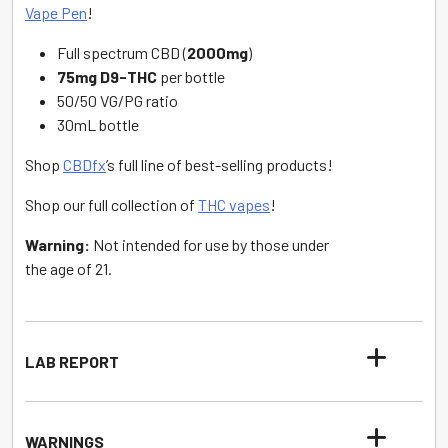
Vape Pen
!
Full spectrum CBD (
2000mg
)
75mg D9-THC
per bottle
50/50 VG/PG ratio
30mL bottle
Shop
CBDfx
’s full line of best-selling products!
Shop our full collection of
THC vapes
!
Warning:
Not intended for use by those under
the age of 21.
LAB REPORT
WARNINGS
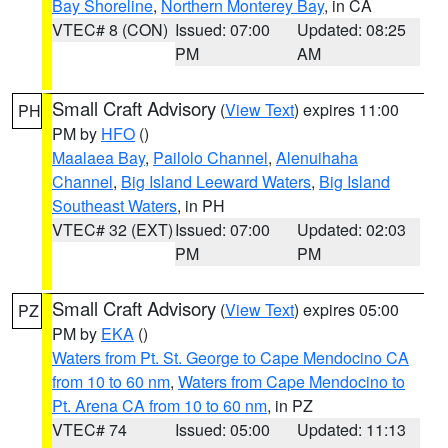
Bay Shoreline
,
Northern Monterey Bay
, in CA
VTEC# 8 (CON)
Issued: 07:00
Updated: 08:25
PM
AM
Small Craft Advisory
(
View Text
) expires 11:00
PH
PM by
HFO
()
Maalaea Bay
,
Pailolo Channel
,
Alenuihaha
Channel
,
Big Island Leeward Waters
,
Big Island
Southeast Waters
, in PH
VTEC# 32 (EXT)
Issued: 07:00
Updated: 02:03
PM
PM
Small Craft Advisory
(
View Text
) expires 05:00
PZ
PM by
EKA
()
Waters from Pt. St. George to Cape Mendocino CA
from 10 to 60 nm
,
Waters from Cape Mendocino to
Pt. Arena CA from 10 to 60 nm
, in PZ
VTEC# 74
Issued: 05:00
Updated: 11:13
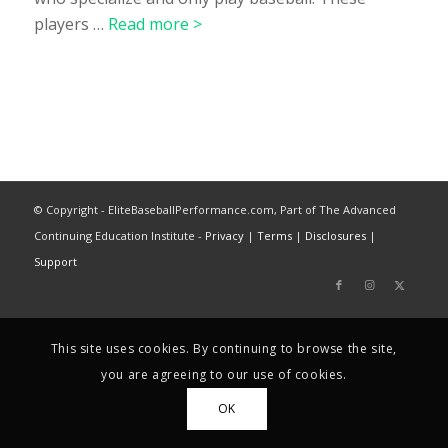
players …
Read more >
© Copyright - EliteBaseballPerformance.com, Part of The Advanced
Continuing Education Institute -
Privacy
|
Terms
|
Disclosures
|
Support
This site uses cookies. By continuing to browse the site,
you are agreeing to our use of cookies.
OK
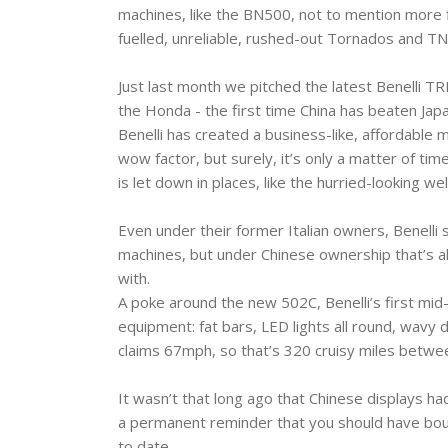
machines, like the BN500, not to mention more fin
fuelled, unreliable, rushed-out Tornados and TN
Just last month we pitched the latest Benelli 
the Honda - the first time China has beaten Japa
Benelli has created a business-like, affordable ma
wow factor, but surely, it’s only a matter of time
is let down in places, like the hurried-looking w
Even under their former Italian owners, Benelli 
machines, but under Chinese ownership that’s a
with.
A poke around the new 502C, Benelli’s first mid-s
equipment: fat bars, LED lights all round, wavy d
claims 67mph, so that’s 320 cruisy miles between
It wasn’t that long ago that Chinese displays had
a permanent reminder that you should have bough
to date.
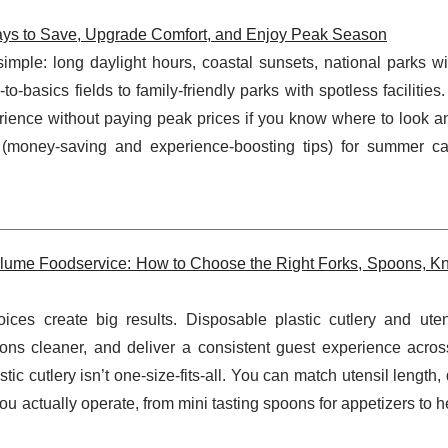
ys to Save, Upgrade Comfort, and Enjoy Peak Season
ple: long daylight hours, coastal sunsets, national parks wi
-basics fields to family-friendly parks with spotless facilities
erience without paying peak prices if you know where to look 
(money-saving and experience-boosting tips) for summer c
Volume Foodservice: How to Choose the Right Forks, Spoons, Kn
ices create big results. Disposable plastic cutlery and uten
ons cleaner, and deliver a consistent guest experience across
ic cutlery isn’t one-size-fits-all. You can match utensil length, d
you actually operate, from mini tasting spoons for appetizers to 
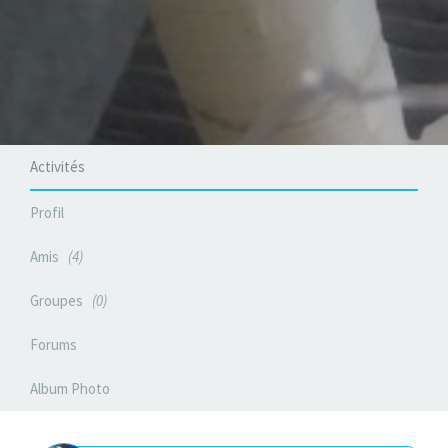
Activités
Profil
Amis
4
Groupes
0
Forums
Album Photo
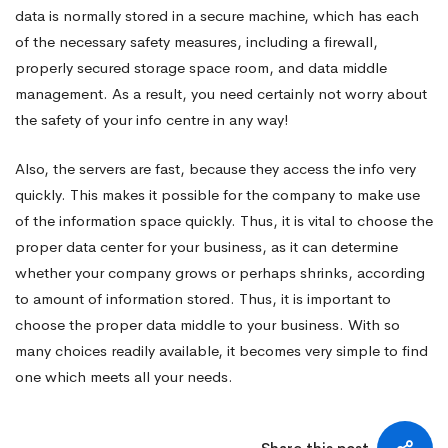
data is normally stored in a secure machine, which has each
of the necessary safety measures, including a firewall,
properly secured storage space room, and data middle
management. As a result, you need certainly not worry about
the safety of your info centre in any way!
Also, the servers are fast, because they access the info very
quickly. This makes it possible for the company to make use
of the information space quickly. Thus, it is vital to choose the
proper data center for your business, as it can determine
whether your company grows or perhaps shrinks, according
to amount of information stored. Thus, it is important to
choose the proper data middle to your business. With so
many choices readily available, it becomes very simple to find
one which meets all your needs.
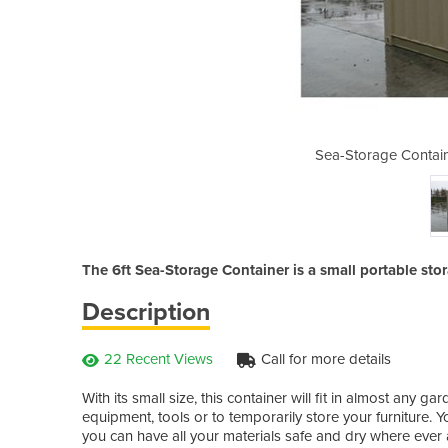
 | 6ft Storage Container
Sea-Storage Contain
The 6ft Sea-Storage Container is a small portable sto
Description
22 Recent Views
Call for more details
With its small size, this container will fit in almost any 
equipment, tools or to temporarily store your furniture. Y
you can have all your materials safe and dry where ever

──────────────────────────────

◆ DIRECTIONS ◆
Arrange every line of text from all the entries above into one numbered list, skipping any blank lines. Leave the pictures out of your answer.

◆ RESULT OF THE TASK ◆
1. Vape Pen
2. !
3. Full spectrum CBD (
4. 2000mg
5. )
6. 75mg D9-THC
7. per bottle
8. 50/50 VG/PG ratio
9. 30mL bottle
10. Shop
11. CBDfx
12. ’s full line of best-selling products!
13. Shop our full collection of
14. THC vapes
15. !
16. Warning:
17. Not intended for use by those under
18. the age of 21.
19. LAB REPORT
20. WARNINGS
21. Bay Shoreline
22. ,
23. Northern Monterey Bay
24. , in CA
25. VTEC# 8 (CON)
26. Issued: 07:00
27. Updated: 08:25
28. PM
29. AM
30. Small Craft Advisory
31. (
32. View Text
33. ) expires 11:00
34. PH
35. PM by
36. HFO
37. ()
38. Maalaea Bay
39. ,
40. Pailolo Channel
41. ,
42. Alenuihaha
43. Channel
44. ,
45. Big Island Leeward Waters
46. ,
47. Big Island
48. Southeast Waters
49. , in PH
50. VTEC# 32 (EXT)
51. Issued: 07:00
52. Updated: 02:03
53. PM
54. PM
55. Small Craft Advisory
56. (
57. View Text
58. ) expires 05:00
59. PZ
60. PM by
61. EKA
62. ()
63. Waters from Pt. St. George to Cape Mendocino CA
64. from 10 to 60 nm
65. ,
66. Waters from Cape Mendocino to
67. Pt. Arena CA from 10 to 60 nm
68. , in PZ
69. VTEC# 74
70. Issued: 05:00
71. Updated: 11:13
72. players …
73. Read more >
74. © Copyright - EliteBaseballPerformance.com, Part of The Advanced
75. Continuing Education Institute -
76. Privacy
77. |
78. Terms
79. |
80. Disclosures
81. |
82. Support
83. This site uses cookies. By continuing to browse the site,
84. you are agreeing to our use of cookies.
85. OK
86. machines, like the BN500, not to mention more fin
87. fuelled, unreliable, rushed-out Tornados and TN
88. Just last month we pitched the latest Benelli 
89. the Honda - the first time China has beaten Japa
90. Benelli has created a business-like, affordable ma
91. wow factor, but surely, it’s only a matter of time
92. is let down in places, like the hurried-looking w
93. Even under their former Italian owners, Benelli 
94. machines, but under Chinese ownership that’s a
95. with.
96. A poke around the new 502C, Benelli’s first mid-s
97. equipment: fat bars, LED lights all round, wavy d
98. claims 67mph, so that’s 320 cruisy miles between
99. It wasn’t that long ago that Chinese displays had
100. a permanent reminder that you should have bough
101. to date.
102. ys to Save, Upgrade Comfort, and Enjoy Peak Season
103. ple: long daylight hours, coastal sunsets, national parks wi
104. -basics fields to family-friendly parks with spotless facilities
105. erience without paying peak prices if you know where to look 
106. (money-saving and experience-boosting tips) for summer c
107. Volume Foodservice: How to Choose the Right Forks, Spoons, Kn
108. ices create big results. Disposable plastic cutlery and uten
109. ons cleaner, and deliver a consistent guest experience across
110. ic cutlery isn’t one-size-fits-all. You can match utensil length, d
111. you actually operate, from mini tasting spoons for appetizers to 
112. Activités
113. Profil
114. Amis
115. 4
116. Groupes
117. 0
118. Forums
119. Album Photo
120. data is normally stored in a secure machine, which has each
121. of the necessary safety measures, including a firewall,
122. properly secured storage space room, and data middle
123. management. As a result, you need certainly not worry about
124. the safety of your info centre in any way!
125. Also, the servers are fast, because they access the info very
126. quickly. This makes it possible for the company to make use
127. of the information space quickly. Thus, it is vital to choose the
128. proper data center for your business, as it can determine
129. whether your company grows or perhaps shrinks, according
130. to amount of information stored. Thus, it is important to
131. choose the proper data middle to your business. With so
132. many choices readily available, it becomes very simple to find
133. one which meets all your needs.
134.  | 6ft Storage Container
135. Sea-Storage Contain
136. The 6ft Sea-Storage Container is a small portable sto
137. Description
138. 22 Recent Views
139. Call for more details
140. With its small size, this container will fit in almost any 
141. equipment, tools or to temporarily store your furniture. Y
142. you can have all your materials safe and dry where ever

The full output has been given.